* _Belge Metni_
Formunu tardigradların “tun” durumundayken aldıkları kıvrımlı ve büzüşmüş biçimden alan Tun adlı iş, sergi mekânına yayılmış durumda. Aslı, serginin ilk versiyonunu 2022 yılında Torino’da Barriera’da gerçekleştirdiğinde, bu şehirde bulunan Avrupa’nın en büyük bit pazarlarından biri olan, çoğunlukla göçmen toplulukları tarafından işletilen Gran Balon’dan ikinci el deri ceketler satın aldı. Buradan temin ettiği deri ceketleri içbükey ahşap formlar üzerine gererek, tardigradların metabolik faaliyetlerini askıya aldıkları tunstate sürecindeki şekillerine benzer bir form yarattı. Bir zamanlar giyilmiş, ardından el değiştirerek yeni bir bağlama taşınmış ceketler vesilesiyle ikinci el pazarlarla kurduğu diyalog, bu sergide yer alan Çift Pozlama adlı yeni üretiminde de devam ediyor. Bu çalışmasında üzerinde anonim sanatçılara ait çizimlerin bulunduğu tuvalleri kullanarak, tamamını silmeden ama üstüne yeni imgeler ekleyerek ürettiği resimler, görünmez bir işbirliğini ortaya koyuyor. Aslı burada geçmişin katmanlarını silme veya örtme pratiği olarak değil, onları dönüştürerek birlikte var olma biçimi olarak ele alıyor. Bu resimler, bireysel üretimin sınırlarını aşarak anonim geçmişlerle iç içe geçen, zamana yayılan ortak bir süreci yansıtıyor. Önceki sahiplerinin bıraktığı izler tamamen kaybolmadan, ama artık tek başlarına da var olmadan, yeni imgelerle birlikte yaşamayı sürdürüyorlar. TunState’in temelini oluşturan olağan gidişat, bu resimlerde de kendini göstererek, sanatçının yeniden yazdığı bir hikâyenin teması hâline geliyor.

* _Sağlanan Materyal_
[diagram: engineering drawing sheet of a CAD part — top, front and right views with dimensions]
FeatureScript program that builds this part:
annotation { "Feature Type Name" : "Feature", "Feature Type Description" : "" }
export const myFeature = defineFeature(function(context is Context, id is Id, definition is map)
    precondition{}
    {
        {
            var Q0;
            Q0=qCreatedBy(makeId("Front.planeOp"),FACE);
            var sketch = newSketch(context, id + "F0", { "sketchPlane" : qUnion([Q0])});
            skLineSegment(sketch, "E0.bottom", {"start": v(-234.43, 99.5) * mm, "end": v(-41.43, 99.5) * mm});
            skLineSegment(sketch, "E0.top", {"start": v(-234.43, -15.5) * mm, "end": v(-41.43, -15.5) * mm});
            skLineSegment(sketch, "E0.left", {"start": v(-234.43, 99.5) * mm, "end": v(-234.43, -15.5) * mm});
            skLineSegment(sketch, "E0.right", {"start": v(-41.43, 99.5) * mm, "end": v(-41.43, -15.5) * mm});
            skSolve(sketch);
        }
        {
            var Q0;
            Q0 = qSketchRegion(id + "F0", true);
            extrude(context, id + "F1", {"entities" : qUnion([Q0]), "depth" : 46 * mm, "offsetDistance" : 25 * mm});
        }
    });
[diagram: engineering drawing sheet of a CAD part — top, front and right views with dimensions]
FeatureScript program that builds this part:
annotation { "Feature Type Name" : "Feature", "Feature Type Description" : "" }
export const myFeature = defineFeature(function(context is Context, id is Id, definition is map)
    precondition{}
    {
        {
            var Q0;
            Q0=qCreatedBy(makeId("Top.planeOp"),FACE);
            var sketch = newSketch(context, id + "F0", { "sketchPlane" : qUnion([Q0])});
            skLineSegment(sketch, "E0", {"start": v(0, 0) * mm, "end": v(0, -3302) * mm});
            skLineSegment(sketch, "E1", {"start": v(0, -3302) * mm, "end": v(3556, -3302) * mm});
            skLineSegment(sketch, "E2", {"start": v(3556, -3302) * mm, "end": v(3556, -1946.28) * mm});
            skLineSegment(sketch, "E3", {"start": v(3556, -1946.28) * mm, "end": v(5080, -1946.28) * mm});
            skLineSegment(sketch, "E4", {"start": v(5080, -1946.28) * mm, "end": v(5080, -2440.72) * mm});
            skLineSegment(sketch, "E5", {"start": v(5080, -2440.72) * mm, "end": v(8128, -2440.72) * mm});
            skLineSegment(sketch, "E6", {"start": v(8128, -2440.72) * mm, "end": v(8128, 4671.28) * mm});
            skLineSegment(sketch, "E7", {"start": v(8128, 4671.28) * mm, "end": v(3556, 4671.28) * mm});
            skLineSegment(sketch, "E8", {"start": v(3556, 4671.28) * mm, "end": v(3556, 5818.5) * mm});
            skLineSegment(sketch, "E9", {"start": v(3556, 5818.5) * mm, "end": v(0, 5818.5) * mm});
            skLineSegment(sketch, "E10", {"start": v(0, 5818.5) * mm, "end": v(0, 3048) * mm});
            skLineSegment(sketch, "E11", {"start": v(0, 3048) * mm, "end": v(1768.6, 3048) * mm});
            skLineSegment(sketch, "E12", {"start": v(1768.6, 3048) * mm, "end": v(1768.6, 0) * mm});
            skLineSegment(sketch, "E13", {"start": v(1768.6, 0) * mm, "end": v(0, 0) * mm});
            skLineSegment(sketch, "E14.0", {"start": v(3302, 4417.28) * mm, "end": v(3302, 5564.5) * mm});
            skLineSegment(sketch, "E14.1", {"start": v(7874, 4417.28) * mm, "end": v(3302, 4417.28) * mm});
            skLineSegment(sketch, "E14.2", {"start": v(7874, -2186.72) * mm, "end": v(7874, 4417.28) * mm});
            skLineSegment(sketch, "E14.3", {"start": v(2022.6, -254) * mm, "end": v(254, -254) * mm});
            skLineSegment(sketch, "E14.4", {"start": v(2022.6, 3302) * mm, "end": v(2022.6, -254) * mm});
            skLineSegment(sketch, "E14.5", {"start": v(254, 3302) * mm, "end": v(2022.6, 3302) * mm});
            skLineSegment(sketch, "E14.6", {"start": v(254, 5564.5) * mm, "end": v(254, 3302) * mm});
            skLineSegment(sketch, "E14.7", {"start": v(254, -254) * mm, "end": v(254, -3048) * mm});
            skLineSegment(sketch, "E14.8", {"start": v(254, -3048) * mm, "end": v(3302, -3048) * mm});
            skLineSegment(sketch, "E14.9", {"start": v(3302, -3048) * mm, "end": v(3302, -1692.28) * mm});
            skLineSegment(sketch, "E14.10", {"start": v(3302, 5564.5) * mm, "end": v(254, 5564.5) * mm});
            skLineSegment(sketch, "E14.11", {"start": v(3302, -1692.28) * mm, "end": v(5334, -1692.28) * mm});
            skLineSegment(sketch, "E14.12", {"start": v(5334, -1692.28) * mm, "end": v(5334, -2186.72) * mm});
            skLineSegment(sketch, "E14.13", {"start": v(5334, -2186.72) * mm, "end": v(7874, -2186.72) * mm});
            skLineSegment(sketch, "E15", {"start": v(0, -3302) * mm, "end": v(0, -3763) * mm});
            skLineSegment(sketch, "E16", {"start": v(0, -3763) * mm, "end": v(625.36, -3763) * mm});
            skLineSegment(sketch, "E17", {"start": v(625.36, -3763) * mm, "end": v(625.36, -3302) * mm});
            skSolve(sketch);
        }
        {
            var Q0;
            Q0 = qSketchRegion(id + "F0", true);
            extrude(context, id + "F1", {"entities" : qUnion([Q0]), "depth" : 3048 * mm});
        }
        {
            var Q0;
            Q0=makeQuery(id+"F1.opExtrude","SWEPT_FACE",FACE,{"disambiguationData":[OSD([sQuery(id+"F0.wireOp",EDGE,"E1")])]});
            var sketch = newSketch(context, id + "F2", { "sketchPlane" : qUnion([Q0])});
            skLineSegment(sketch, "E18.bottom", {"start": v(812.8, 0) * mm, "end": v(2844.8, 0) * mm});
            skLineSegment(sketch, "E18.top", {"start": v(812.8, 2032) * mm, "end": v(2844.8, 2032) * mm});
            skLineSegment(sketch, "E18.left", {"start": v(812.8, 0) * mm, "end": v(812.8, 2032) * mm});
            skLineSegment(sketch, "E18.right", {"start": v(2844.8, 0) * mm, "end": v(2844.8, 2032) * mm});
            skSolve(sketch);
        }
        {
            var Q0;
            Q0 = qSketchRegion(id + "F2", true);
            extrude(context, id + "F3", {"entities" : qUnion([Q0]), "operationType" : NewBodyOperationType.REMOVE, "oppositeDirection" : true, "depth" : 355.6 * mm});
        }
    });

* _Görev Koşulları_
Lütfen TunState sergisini anlatan metni son cümlesinden itibaren sürdürün.

* _Alıştırmanın Cevabı_
Kayıtdışı buluntu [13], 2025, Amate kâğıdı üzerine yağlıboya, 40 x 60 cm

Aslı’nın sergideki diğer eserleri, doğal süreçlerin ve jeolojik zamanın izlerini taşıyan malzemelerle şekilleniyor. İklim değişikliğinden ötürü yaşam alanı daralan, Sonora Çölü’ne özgü bir ağaç olan bursera fagaroides’in kabukları, önce doğanın kendi kendini yenileme sürecine işaret ederken, sanatçının bu narin kabukları toplayıp, kâğıda dönüştürerek sunduğu işler, zamanın yıpratıcı etkisine karşı bir tür direnç göstergesi haline geliyor. Ağaç, elverişli hava şartlarının olduğu bir ortamda, büyüyebilmek için kabuklarını döküyor. Soyulan bir deri görünümündeki bu kabuklar, sergide Codex, Coyote Track ve TINA adlı eserlerde, el yapımı kâğıt, deri ve obsidyen gibi malzemelerle birleşerek farklı doğal süreçleri, tarihleri ve dönüşüm mekanizmalarını buluşturuyor.

Kayıtdışı buluntu [12], 2025, Amate kâğıdı üzerine yağlıboya, 40 x 60 cm.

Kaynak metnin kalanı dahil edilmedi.